Segment Open

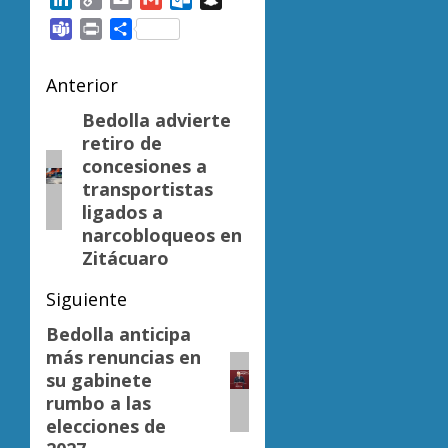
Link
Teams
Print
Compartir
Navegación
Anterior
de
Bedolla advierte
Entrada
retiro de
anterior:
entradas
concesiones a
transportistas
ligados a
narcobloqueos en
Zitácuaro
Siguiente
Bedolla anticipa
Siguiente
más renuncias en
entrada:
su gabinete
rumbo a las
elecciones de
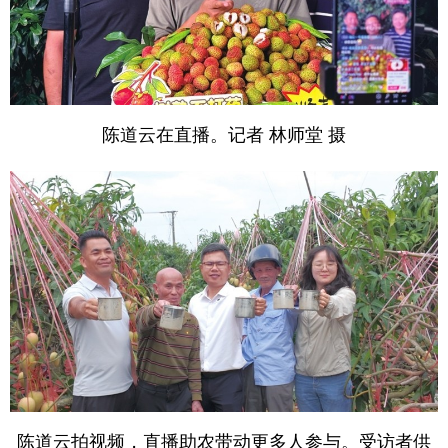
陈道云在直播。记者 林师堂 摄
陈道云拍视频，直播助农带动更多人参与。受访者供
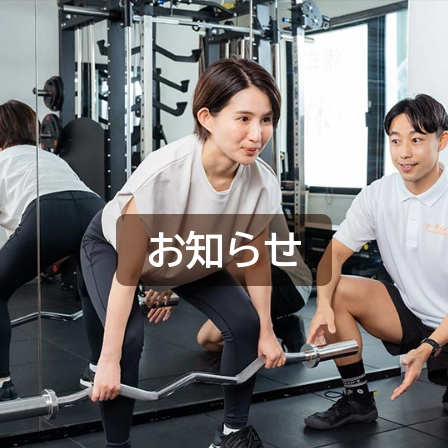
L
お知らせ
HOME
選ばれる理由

Segment Closed

### REQUIREMENT
Rewrite the text lines of the material above as a Markdown table with two columns, Row and Line. Number each line in the Row column, skip blank lines, and leave the pictures out.

### SOLUTION TO THIS TASK
| Row | Line |
|---|---|
| 1 | Link |
| 2 | Teams |
| 3 | Print |
| 4 | Compartir |
| 5 | Navegación |
| 6 | Anterior |
| 7 | de |
| 8 | Bedolla advierte |
| 9 | Entrada |
| 10 | retiro de |
| 11 | anterior: |
| 12 | entradas |
| 13 | concesiones a |
| 14 | transportistas |
| 15 | ligados a |
| 16 | narcobloqueos en |
| 17 | Zitácuaro |
| 18 | Siguiente |
| 19 | Bedolla anticipa |
| 20 | Siguiente |
| 21 | más renuncias en |
| 22 | entrada: |
| 23 | su gabinete |
| 24 | rumbo a las |
| 25 | elecciones de |
| 26 | 陈道云在直播。记者 林师堂 摄 |
| 27 | 陈道云拍视频，直播助农带动更多人参与。受访者供 |
| 28 | L |
| 29 | お知らせ |
| 30 | HOME |
| 31 | 選ばれる理由 |